Document excerpt -
=== Section Start ===
Guest Stars on Albums

@FourWalls (86652)
United States
October 15, 2015 11:58am CST
The new Don Henley album, Cass County, has a lot of guest stars on it: Merle Haggard, Dolly Parton, Vince Gill, and Mick Jaggar are among the big names singing on the album with the Eagles drummer. It made me wonder, though, if people buy albums because of the person who made the record, or if they buy it because someone else is making a guest appearance on it. I can think of a number of times where a "big name" helped a single: Elton John sang on Neil Sedaka's "Bad Blood" in 1975, at the apex of Elton's career, and the song went to the top of the Billboard charts. In 1981, Gary "U.S." Bond's comeback single, "This Little Girl," gave him a hit...thanks in no small part to the fact that Bruce Springsteen wrote it and he and the E Street Band appeared on the song and other songs from that album. Have you bought an album or a song by someone you may or may not have cared for just because someone you really like sang on it? Do you think that's "friends singing together" or a marketing ploy ("Hey, if I get Paul McCartney to sing backup I'll sell more records!")?
1 response
@boiboing (13147)
• Northampton, England
16 Oct 15
I think it does bring new listeners to am album as some purists want everything their star has ever recorded but splitting the royalties must be tricky.
1 person likes this
@FourWalls (86652)
• United States
16 Oct 15
Actually, a person guesting on an album doesn't get royalties. He/she is either paid a set amount for the session or, if they're Musician Union members, they get union scale for the session. It's different if they had something to do with writing the song (such as Springsteen writing "This Little Girl"), in which case they get songwriter royalties. But someone who is singing on a song gets paid pretty much thte same way the piano player or the drummer does.
=== Section End ===
Named joint coordinates:
=== Section Start ===
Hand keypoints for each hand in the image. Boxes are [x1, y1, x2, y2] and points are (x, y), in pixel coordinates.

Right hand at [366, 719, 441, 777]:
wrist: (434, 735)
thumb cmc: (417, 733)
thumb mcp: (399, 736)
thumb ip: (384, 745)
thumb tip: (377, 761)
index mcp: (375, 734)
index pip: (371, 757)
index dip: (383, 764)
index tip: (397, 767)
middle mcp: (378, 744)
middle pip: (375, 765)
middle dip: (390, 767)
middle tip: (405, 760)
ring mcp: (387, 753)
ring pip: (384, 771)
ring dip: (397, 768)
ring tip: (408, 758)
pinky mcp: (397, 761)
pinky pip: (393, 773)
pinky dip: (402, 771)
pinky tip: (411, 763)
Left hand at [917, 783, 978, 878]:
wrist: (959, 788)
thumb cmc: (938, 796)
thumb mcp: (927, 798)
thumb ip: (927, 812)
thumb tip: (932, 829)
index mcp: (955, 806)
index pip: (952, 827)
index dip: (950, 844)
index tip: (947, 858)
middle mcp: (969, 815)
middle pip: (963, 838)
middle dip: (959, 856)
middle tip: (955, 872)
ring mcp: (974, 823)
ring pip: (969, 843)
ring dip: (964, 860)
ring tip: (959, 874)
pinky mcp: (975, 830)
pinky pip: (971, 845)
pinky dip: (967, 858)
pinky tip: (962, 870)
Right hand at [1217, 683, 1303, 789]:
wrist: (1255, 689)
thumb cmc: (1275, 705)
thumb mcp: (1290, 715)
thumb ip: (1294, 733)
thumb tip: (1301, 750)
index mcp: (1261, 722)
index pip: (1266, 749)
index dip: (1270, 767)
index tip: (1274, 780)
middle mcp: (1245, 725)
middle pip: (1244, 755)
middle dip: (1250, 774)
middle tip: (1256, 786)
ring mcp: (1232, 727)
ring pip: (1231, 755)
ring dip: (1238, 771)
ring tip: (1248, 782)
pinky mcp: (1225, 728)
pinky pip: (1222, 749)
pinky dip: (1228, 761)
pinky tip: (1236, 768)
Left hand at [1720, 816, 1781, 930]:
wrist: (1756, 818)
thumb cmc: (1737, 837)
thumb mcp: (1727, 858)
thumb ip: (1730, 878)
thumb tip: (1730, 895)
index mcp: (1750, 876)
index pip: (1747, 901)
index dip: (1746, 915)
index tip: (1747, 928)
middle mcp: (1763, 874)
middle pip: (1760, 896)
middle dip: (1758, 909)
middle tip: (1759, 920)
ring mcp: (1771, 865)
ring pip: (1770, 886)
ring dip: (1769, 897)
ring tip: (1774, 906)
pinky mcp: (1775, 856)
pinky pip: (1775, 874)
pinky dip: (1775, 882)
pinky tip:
=== Section End ===
Work instruction 1 -
Answer these questions from the forum thread:
(a) What year did Elton John sing on Neil Sedaka's "Bad Blood"?
(b) Who wrote Gary "U.S." Bond's single "This Little Girl"?
(c) What town and country are listed for the user @boiboing?
Work instruction 2 - Quote the forum thread from "1 person likes" up to and including "the drummer does.".
Work instruction 3 - List every guest singer the forum thread names on the Don Henley album Cass County.
Rely only on the forum thread, not on the items.

Exercise response 1 -
(a) 1975
(b) Bruce Springsteen
(c) Northampton, England

Exercise response 2 -
1 person likes this
@FourWalls (86652)
• United States
16 Oct 15
Actually, a person guesting on an album doesn't get royalties. He/she is either paid a set amount for the session or, if they're Musician Union members, they get union scale for the session. It's different if they had something to do with writing the song (such as Springsteen writing "This Little Girl"), in which case they get songwriter royalties. But someone who is singing on a song gets paid pretty much thte same way the piano player or the drummer does.

Exercise response 3 -
Merle Haggard
Dolly Parton
Vince Gill
Mick Jaggar